# When can I feed my baby hedgehog insects



## Jordancutie (Jun 1, 2017)

I am getting a baby hedgehog next month, he is going to be about 6/7 weeks old when I get him. I am just wondering when can I feed him meal worms and crickets?


----------



## nikki (Aug 28, 2008)

When you get him you should keep him on the same food as the breeder was feeding him for the first few weeks and he shouldn't get treats, including bugs, for a few weeks either.


----------



## Jordancutie (Jun 1, 2017)

nikki said:


> When you get him you should keep him on the same food as the breeder was feeding him for the first few weeks and he shouldn't get treats, including bugs, for a few weeks either.


 okay, thanks


----------



## Charlie4591 (Jan 6, 2017)

Not to confuse anyone, but as APH are insectivores, ideally a wide variety of different insects should be offered daily.
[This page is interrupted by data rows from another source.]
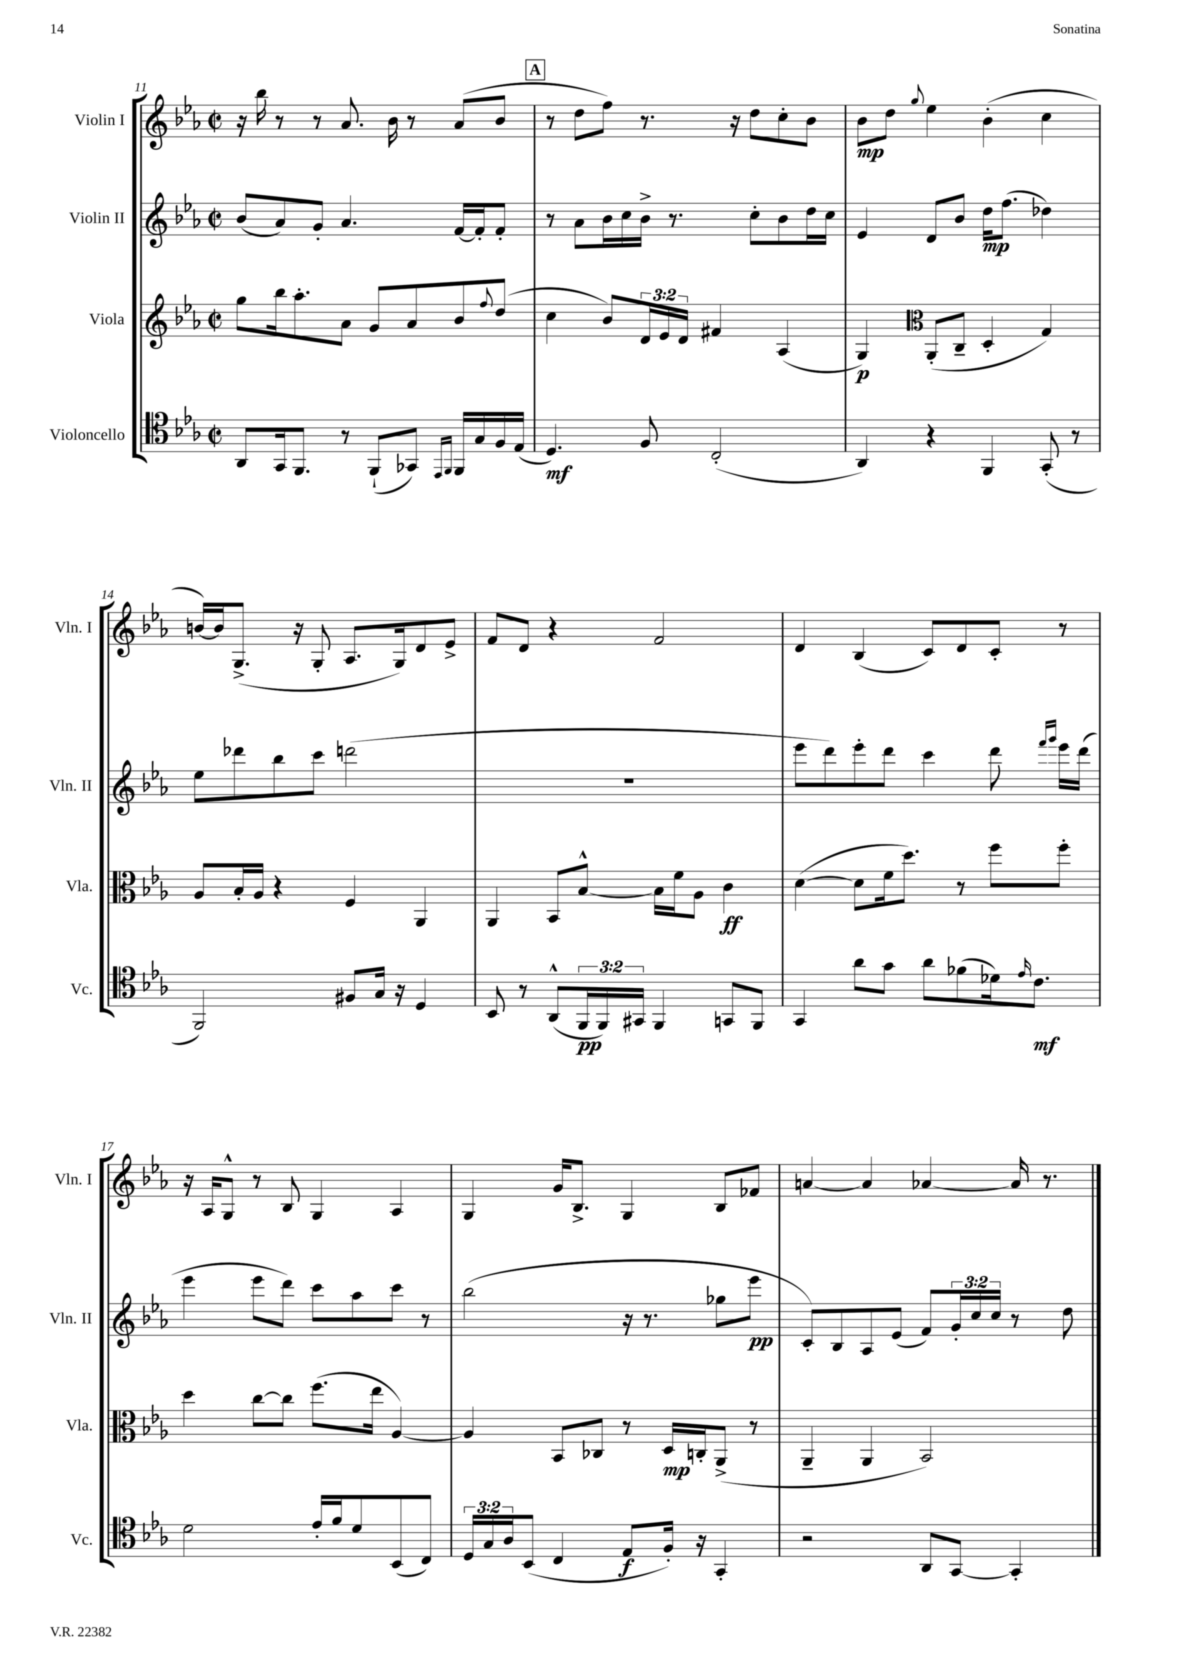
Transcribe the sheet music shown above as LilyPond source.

<<
\new StaffGroup <<
\new Staff = "s0" \with { instrumentName = "Violin I" shortInstrumentName = "Vln. I" } {
    \clef treble \key ees \major \defaultTimeSignature \time 2/2
    r16 bes''16 r8 r8 aes'8. bes'16 r8 aes'8( bes'8 |
    \mark \markup { \box "A" } r8 d''8 f''8) r8. r16 d''8 c''8-. bes'8 |
    bes'8\mp d''8 \appoggiatura { g''8 } ees''4 bes'4-.( c''4 |
    b'16~) b'16 g8.->( r16 g8-. aes8. g16) d'8 ees'8-> |
    f'8 d'8 r4 f'2 |
    d'4 bes4( c'8) d'8 c'8-. r8 |
    r16 aes16 g8-^ r8 bes8 g4 aes4 |
    g4 g'16 bes8.-> g4 bes8 fes'8 |
    a'4~ a'4 aes'4~ aes'16 r8. \bar "|." |
}
\new Staff = "s1" \with { instrumentName = "Violin II" shortInstrumentName = "Vln. II" } {
    \clef treble \key ees \major \defaultTimeSignature \time 2/2 \override Staff.TupletNumber.text = #tuplet-number::calc-fraction-text
    bes'8( aes'8) g'8-. aes'4. f'16~ f'16-. f'8-. |
    \mark \markup { \box "A" } r8 aes'8 bes'16 c''16 bes'16-> r8. c''8-. bes'8 d''16 c''16 |
    ees'4 d'8 bes'8 d''16\mp f''8.( des''4) |
    ees''8 des'''8 bes''8 c'''8 d'''2( |
    R1 |
    ees'''8 d'''8) ees'''8-. d'''8 c'''4 d'''8 \grace { f'''16 g'''16 } ees'''16 d'''16( |
    ees'''4 ees'''8 d'''8) c'''8 aes''8 c'''8 r8 |
    bes''2( r16 r8. ges''8 ees'''8\pp |
    c'8-.) bes8 aes8 ees'8( f'8) \tuplet 3/2 { g'16-. c''16 c''16 } r8 d''8 \bar "|." |
}
\new Staff = "s2" \with { instrumentName = "Viola" shortInstrumentName = "Vla." } {
    \clef treble \key ees \major \defaultTimeSignature \time 2/2 \override Staff.TupletNumber.text = #tuplet-number::calc-fraction-text
    g''8 bes''16 aes''8.-. aes'8 g'8 aes'8 bes'8 \appoggiatura { f''8 } d''8( |
    \mark \markup { \box "A" } c''4 bes'8) \tuplet 3/2 { d'16 ees'16 d'16 } fis'4 aes4( |
    g4\p) \clef alto aes,8-.( c8-- d4-. g4) |
    aes8 bes16-. aes16 r4 f4 aes,4 |
    aes,4 bes,8 bes8~-^ bes16 f'16 aes8 c'4\ff |
    d'4~( d'8 f'16 d''8.) r8 f''8 f''8-. |
    d''4 c''8~ c''8 f''8.( ees''16 aes4~) |
    aes4 bes,8 ces8 r8 d16\mp c16-. aes,8->( r8 |
    aes,4-- aes,4 bes,2) \bar "|." |
}
\new Staff = "s3" \with { instrumentName = "Violoncello" shortInstrumentName = "Vc." } {
    \clef tenor \key ees \major \defaultTimeSignature \time 2/2 \override Staff.TupletNumber.text = #tuplet-number::calc-fraction-text
    aes,8 g,16 f,8. r8 f,8-!( ges,8) \grace { ees,16 f,16 } f,16 g16 f16 ees16( |
    \mark \markup { \box "A" } d4.\mf) f8 c2-.( |
    aes,4) r4 f,4 g,8-.( r8 |
    f,2) fis8 g16 r16 d4 |
    bes,8 r8 aes,8-^( \tuplet 3/2 { f,16\pp f,16) gis,16 } f,4 g,8 f,8 |
    g,4 aes'8 g'8 aes'8 fes'8( des'16) \grace { ees'16 } c'8.\mf |
    d'2 ees'16-. f'16 d'8 bes,8( c8) |
    \tuplet 3/2 { d16 g16 aes16 } bes,8( c4 ees8\f f16-.) r16 g,4-. |
    r2 aes,8 g,8~ g,4-. \bar "|." |
}
>>
>>
\layout { \context { \Score currentBarNumber = #11 } }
Insects aren't 'treats', they're part of a balanced diet. 

Generally you should aim for about 40% base food (be that kibble or raw), 40% insects (ideally at least 4 different varieties and not all worms) and 20% fruit and veg (if you can convince your hedgie to eat it).

I know there's a lot of different info and opinions on hedgie diets out there and it varies wildly by area too so that's just my experience. Good luck with your hedgie!


----------



## Draenog (Feb 27, 2012)

Charlie4591 said:


> Not to confuse anyone, but as APH are insectivores, ideally a wide variety of different insects should be offered daily. Insects aren't 'treats', they're part of a balanced diet.
> 
> Generally you should aim for about 40% base food (be that kibble or raw), 40% insects (ideally at least 4 different varieties and not all worms) and 20% fruit and veg (if you can convince your hedgie to eat it).
> 
> I know there's a lot of different info and opinions on hedgie diets out there and it varies wildly by area too so that's just my experience. Good luck with your hedgie!


I second this. There's no reason to wait.


----------



## Matvei (Mar 8, 2017)

nikki said:


> When you get him you should keep him on the same food as the breeder was feeding him for the first few weeks and he shouldn't get treats, including bugs, for a few weeks either.


This doesn't match with my personal experience. I found that they respond well to a slow mix out of their current food and into another food, and I also found that they like treats and that it helps with bonding. If your hog is picky or has bad poop, theres no harm waiting to switch foods, but I don't see the point of waiting on the bugs.


----------